PROBLEM 1 — In the chromatography abstract, what replaced the temperature-sensitive O-rings in the new diaphragm valve?

EXTRACTED TEXT —
+ + + +

Freye, Chris E., Mu, Lan, Synovec, Robert E.
Journal of chromatography 2015 v.1424 pp. 127-133
alcohols, boiling point, comprehensive two-dimensional gas chromatography, detection limit, diaphragm, heptane, oils, ovens, polycyclic aromatic hydrocarbons, temperature, valves (equipment)
A high-temperature diaphragm valve-based comprehensive two-dimensional gas chromatography (GC×GC) instrument is demonstrated which readily allows separations up to 325°C. Previously, diaphragm valve-based GC×GC was limited to 175°C if the valve was mounted in the oven, or limited to 265°C if the valve was faced mounted on the outside of the oven. A new diaphragm valve has been commercially developed, in which the temperature sensitive O-rings that previously limited the separation temperatures have been replaced with Kalrez O-rings, a perfluoroelastomer, allowing for significantly higher temperatures permitting a greater range of volatile and semi-volatile compounds to be readily separated. In the current investigation, a separation temperature up to 325°C is demonstrated with the valve mounted directly in the oven. Since the temperature limit for most commonly used GC columns is at or below 325°C, the scope of diaphragm valve-based GC×GC is now dramatically broadened to encompass a majority of all column stationary phase chemistries. A 44-component mixture of alkanes, alcohols, and polyaromatic hydrocarbons is used to study this new configuration whose boiling points range from 98°C (n-heptane) to 450°C (n-triacontane). For the test mixture using a modulation period PM of 1.0s, peak shapes on second dimension separations, ²D, are symmetric with average widths at base of 79.4ms, producing a ²D peak capacity of ²nc∼12. Based on the average peak width of 2.4s for the first dimension separation with a run time of 32.5min, the ¹D peak capacity is ¹nc∼800. Thus, the ideal two-dimensional peak capacity nc,2D is 9600. Little variation in within-analyte ²D peak width was observed with an average %RSD of less than 3.0%. Furthermore, retention time on ²D was very reproducible with an average %RSD less than 0.5%. Measured peak areas (sum of all ²D peaks for given analyte) had an average %RSD of 4.4%. The transfer fraction from ¹D to ²D was experimentally determined to be ∼30%, while the detection sensitivity for valve-based GC×GC was ∼8 times higher than one dimensional GC due to zone compression. After a year of use with temperatures consistently up to 325°C, there has been no deterioration of the valve or its performance for GC×GC. Separations of vacuum pump oil and orange oil are also reported to demonstrate practical utility.

+ + + +

DATA FOR THIS TASK —
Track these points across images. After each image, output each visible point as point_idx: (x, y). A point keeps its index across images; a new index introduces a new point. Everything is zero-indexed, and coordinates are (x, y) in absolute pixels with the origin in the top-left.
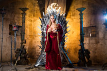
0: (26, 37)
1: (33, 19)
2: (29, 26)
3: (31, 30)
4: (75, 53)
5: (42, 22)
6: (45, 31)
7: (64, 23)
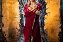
0: (6, 19)
1: (12, 2)
2: (8, 9)
3: (11, 12)
4: (52, 32)
5: (20, 4)
6: (23, 14)
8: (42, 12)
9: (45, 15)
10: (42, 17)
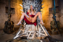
5: (23, 1)
7: (39, 1)
8: (39, 7)
9: (41, 9)
10: (39, 10)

+ + + +

PROBLEM 2 — Copy out every line of the records above word for word. Omit the picture lines.

WRITTEN SOLUTION 1 — Kalrez O-rings, a perfluoroelastomer.

WRITTEN SOLUTION 2 —
Track these points across images. After each image, output each visible point as point_idx: (x, y). A point keeps its index across images; a new index introduces a new point. Everything is zero-indexed, and coordinates are (x, y) in absolute pixels with the origin in the top-left.
0: (26, 37)
1: (33, 19)
2: (29, 26)
3: (31, 30)
4: (75, 53)
5: (42, 22)
6: (45, 31)
7: (64, 23)
0: (6, 19)
1: (12, 2)
2: (8, 9)
3: (11, 12)
4: (52, 32)
5: (20, 4)
6: (23, 14)
8: (42, 12)
9: (45, 15)
10: (42, 17)
5: (23, 1)
7: (39, 1)
8: (39, 7)
9: (41, 9)
10: (39, 10)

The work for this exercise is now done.